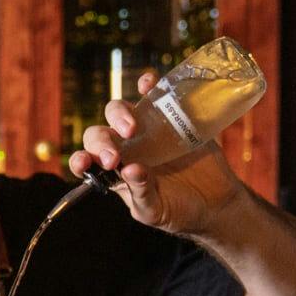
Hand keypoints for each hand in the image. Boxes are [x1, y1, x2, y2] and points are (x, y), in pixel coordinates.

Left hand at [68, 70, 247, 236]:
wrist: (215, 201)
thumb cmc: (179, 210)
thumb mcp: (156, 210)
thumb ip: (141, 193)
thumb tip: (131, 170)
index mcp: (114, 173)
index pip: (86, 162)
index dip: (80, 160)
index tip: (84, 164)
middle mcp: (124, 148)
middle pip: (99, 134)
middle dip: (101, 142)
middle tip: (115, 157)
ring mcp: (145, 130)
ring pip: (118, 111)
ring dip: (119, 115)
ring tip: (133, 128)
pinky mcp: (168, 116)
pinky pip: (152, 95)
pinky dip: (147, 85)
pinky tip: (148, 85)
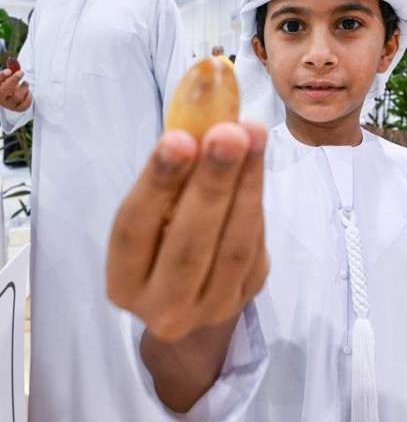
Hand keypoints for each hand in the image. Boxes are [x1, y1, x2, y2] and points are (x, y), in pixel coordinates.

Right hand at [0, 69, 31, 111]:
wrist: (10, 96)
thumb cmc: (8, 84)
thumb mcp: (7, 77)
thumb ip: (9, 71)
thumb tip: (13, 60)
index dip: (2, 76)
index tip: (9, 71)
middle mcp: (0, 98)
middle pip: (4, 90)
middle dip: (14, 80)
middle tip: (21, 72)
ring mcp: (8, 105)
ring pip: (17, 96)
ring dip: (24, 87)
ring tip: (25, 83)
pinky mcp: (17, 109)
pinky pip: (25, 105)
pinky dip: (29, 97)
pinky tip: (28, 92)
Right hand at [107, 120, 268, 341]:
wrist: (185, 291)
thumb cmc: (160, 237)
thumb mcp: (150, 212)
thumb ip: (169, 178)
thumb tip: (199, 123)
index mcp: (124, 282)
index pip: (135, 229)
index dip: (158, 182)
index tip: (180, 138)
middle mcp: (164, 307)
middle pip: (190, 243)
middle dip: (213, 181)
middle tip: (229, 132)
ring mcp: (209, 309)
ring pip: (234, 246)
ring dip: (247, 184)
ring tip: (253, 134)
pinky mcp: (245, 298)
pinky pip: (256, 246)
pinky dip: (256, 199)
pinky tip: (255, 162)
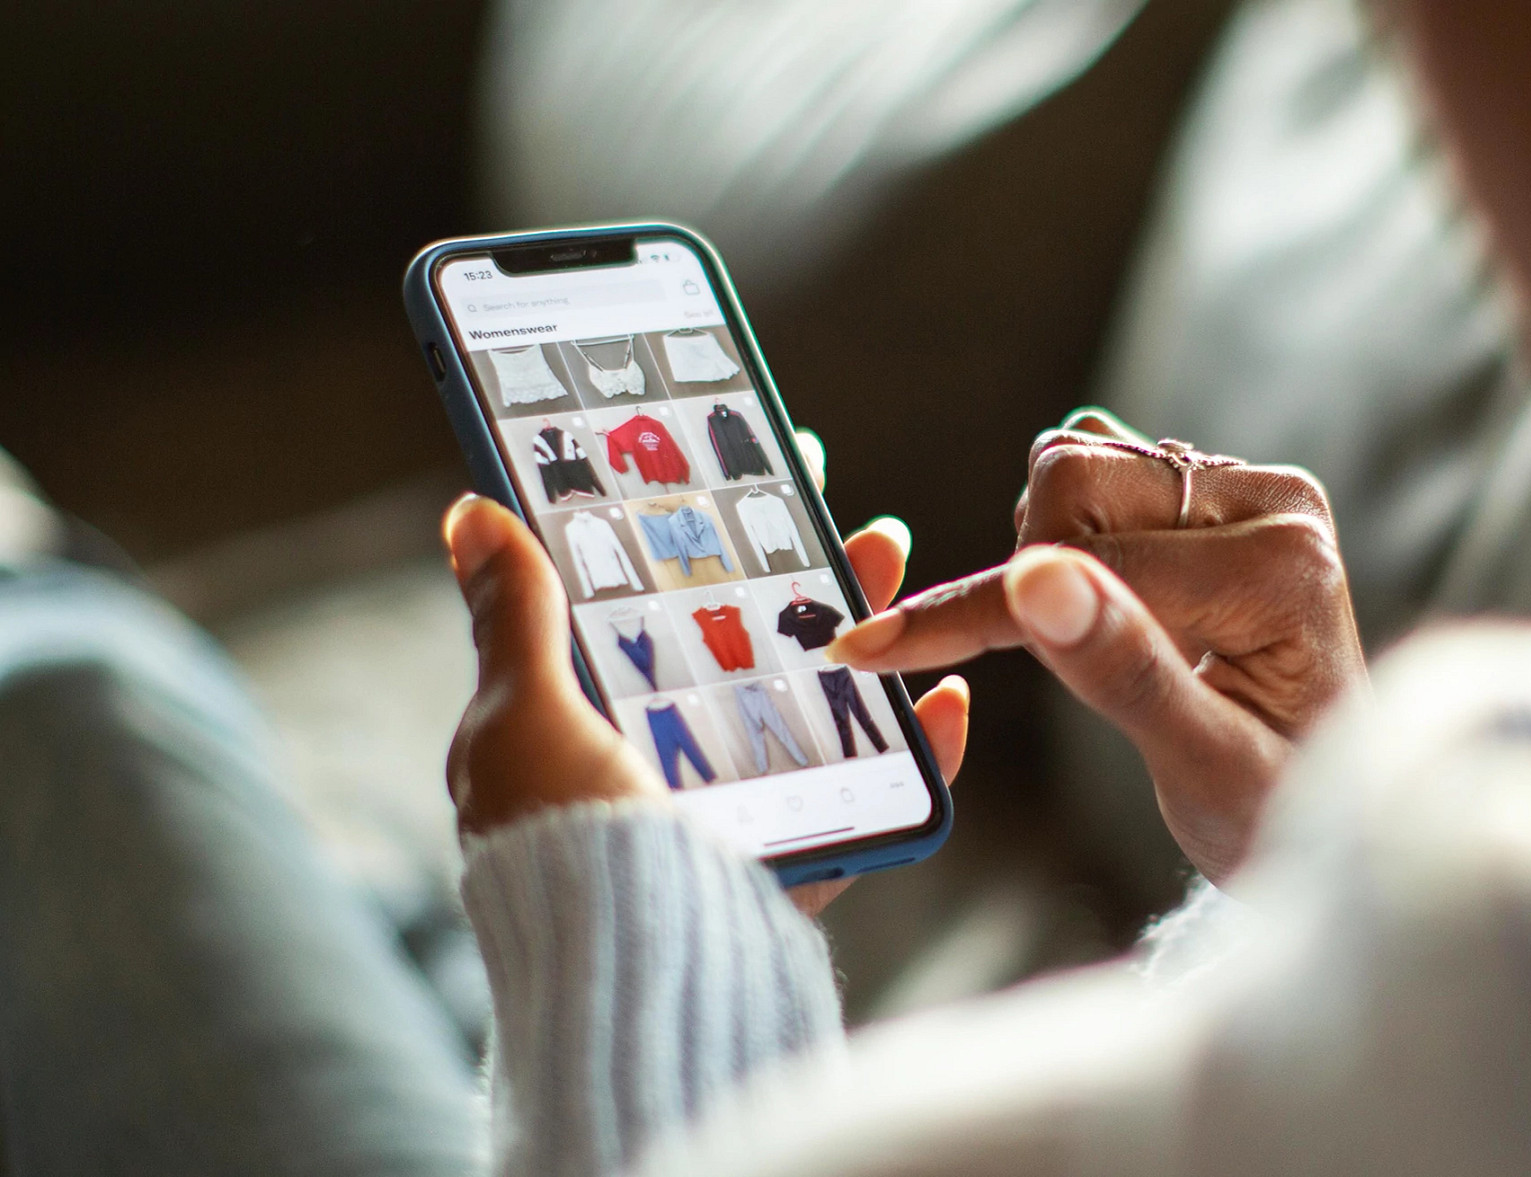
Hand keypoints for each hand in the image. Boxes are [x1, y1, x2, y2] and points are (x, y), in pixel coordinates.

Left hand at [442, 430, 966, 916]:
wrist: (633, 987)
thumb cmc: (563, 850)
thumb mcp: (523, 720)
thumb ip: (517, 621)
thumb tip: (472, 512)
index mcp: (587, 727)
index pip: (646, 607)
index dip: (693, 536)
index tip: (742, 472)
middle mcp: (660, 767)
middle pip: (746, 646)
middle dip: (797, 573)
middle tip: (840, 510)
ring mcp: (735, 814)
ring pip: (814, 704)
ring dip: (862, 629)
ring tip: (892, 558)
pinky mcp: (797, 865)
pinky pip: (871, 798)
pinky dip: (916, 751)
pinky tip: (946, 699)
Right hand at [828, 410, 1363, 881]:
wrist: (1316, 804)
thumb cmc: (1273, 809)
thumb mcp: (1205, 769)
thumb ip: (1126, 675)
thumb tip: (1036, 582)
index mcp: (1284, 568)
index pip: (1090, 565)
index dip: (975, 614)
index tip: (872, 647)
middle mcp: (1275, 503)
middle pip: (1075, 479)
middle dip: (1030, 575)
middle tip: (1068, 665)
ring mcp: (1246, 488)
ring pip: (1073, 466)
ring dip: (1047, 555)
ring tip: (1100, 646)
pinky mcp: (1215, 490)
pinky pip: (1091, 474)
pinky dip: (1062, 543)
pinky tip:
● ● ● ● ●
Copy all records exactly, no images.

Written response:
Hand keypoints for each hand in the image. Boxes are [x1, y1, x2, y2] and points are (x, y), in pixel coordinates.

Left hand at [68, 70, 247, 236]:
wrist: (215, 201)
thumb cmc: (179, 210)
thumb mcp: (156, 210)
thumb ip: (141, 193)
thumb tip: (131, 170)
index mcp: (114, 173)
index pip: (86, 162)
index dip: (80, 160)
index tip: (84, 164)
middle mcp: (124, 148)
middle pip: (99, 134)
middle dip: (101, 142)
middle tip: (115, 157)
ring mcp: (145, 130)
ring pip: (118, 111)
ring dip: (119, 115)
ring tip: (133, 128)
pinky mcp: (168, 116)
pinky pip: (152, 95)
pinky dip: (147, 85)
pinky tip: (148, 85)
Hand keypoints for each hand in the image. Boxes are [x1, y1, x2, y2] and points are (x, y), in pixel coordinates.

Right hand at [0, 69, 31, 111]:
wrist: (10, 96)
thumb cmc: (8, 84)
thumb mcp: (7, 77)
thumb ip: (9, 71)
thumb tip: (13, 60)
index dip: (2, 76)
index tip: (9, 71)
middle mcp: (0, 98)
middle pip: (4, 90)
middle dip: (14, 80)
middle tip: (21, 72)
ring mcp: (8, 105)
ring pip: (17, 96)
ring dip: (24, 87)
ring tip: (25, 83)
pinky mcp: (17, 109)
pinky pip: (25, 105)
pinky dip: (29, 97)
pinky tip: (28, 92)
Right hand at [107, 120, 268, 341]:
wrist: (185, 291)
thumb cmc: (160, 237)
thumb mcp: (150, 212)
thumb ip: (169, 178)
thumb tip: (199, 123)
index mcp: (124, 282)
index pip: (135, 229)
index dip: (158, 182)
index tip: (180, 138)
middle mcp: (164, 307)
middle pip: (190, 243)
middle dip: (213, 181)
middle tip: (229, 132)
ring mcp: (209, 309)
ring pip: (234, 246)
ring dip: (247, 184)
ring tip: (253, 134)
pinky mcp: (245, 298)
pinky pip: (256, 246)
pinky dip: (256, 199)
pinky tip: (255, 162)
Hand keypoints for each hand in the image. Boxes are [x1, y1, x2, y2] and points are (x, y), in pixel coordinates.

Left hand at [442, 430, 966, 916]:
wrist: (633, 987)
thumb cmc: (563, 850)
thumb mcp: (523, 720)
thumb ip: (517, 621)
thumb tip: (472, 512)
index mcp: (587, 727)
index pip: (646, 607)
index dip: (693, 536)
index tip: (742, 472)
middle mcp: (660, 767)
middle pip: (746, 646)
middle dip: (797, 573)
middle tip: (840, 510)
ring mcp: (735, 814)
ring pip: (814, 704)
ring dip: (862, 629)
ring tip: (892, 558)
pinky mcp: (797, 865)
pinky pip: (871, 798)
pinky dip: (916, 751)
pinky tip: (946, 699)
Right hand at [828, 410, 1363, 881]:
wrist: (1316, 804)
thumb cmc: (1273, 809)
thumb mcp: (1205, 769)
thumb ip: (1126, 675)
thumb tip: (1036, 582)
index mcp: (1284, 568)
index pip: (1090, 565)
index dip: (975, 614)
index tip: (872, 647)
middle mcp: (1275, 503)
middle pip: (1075, 479)
middle dip: (1030, 575)
middle tip: (1068, 665)
ring mcp: (1246, 488)
ring pip: (1073, 466)
ring dip: (1047, 555)
ring tip: (1100, 646)
pinky mcp: (1215, 490)
pinky pip: (1091, 474)
pinky dip: (1062, 543)
pinky tip:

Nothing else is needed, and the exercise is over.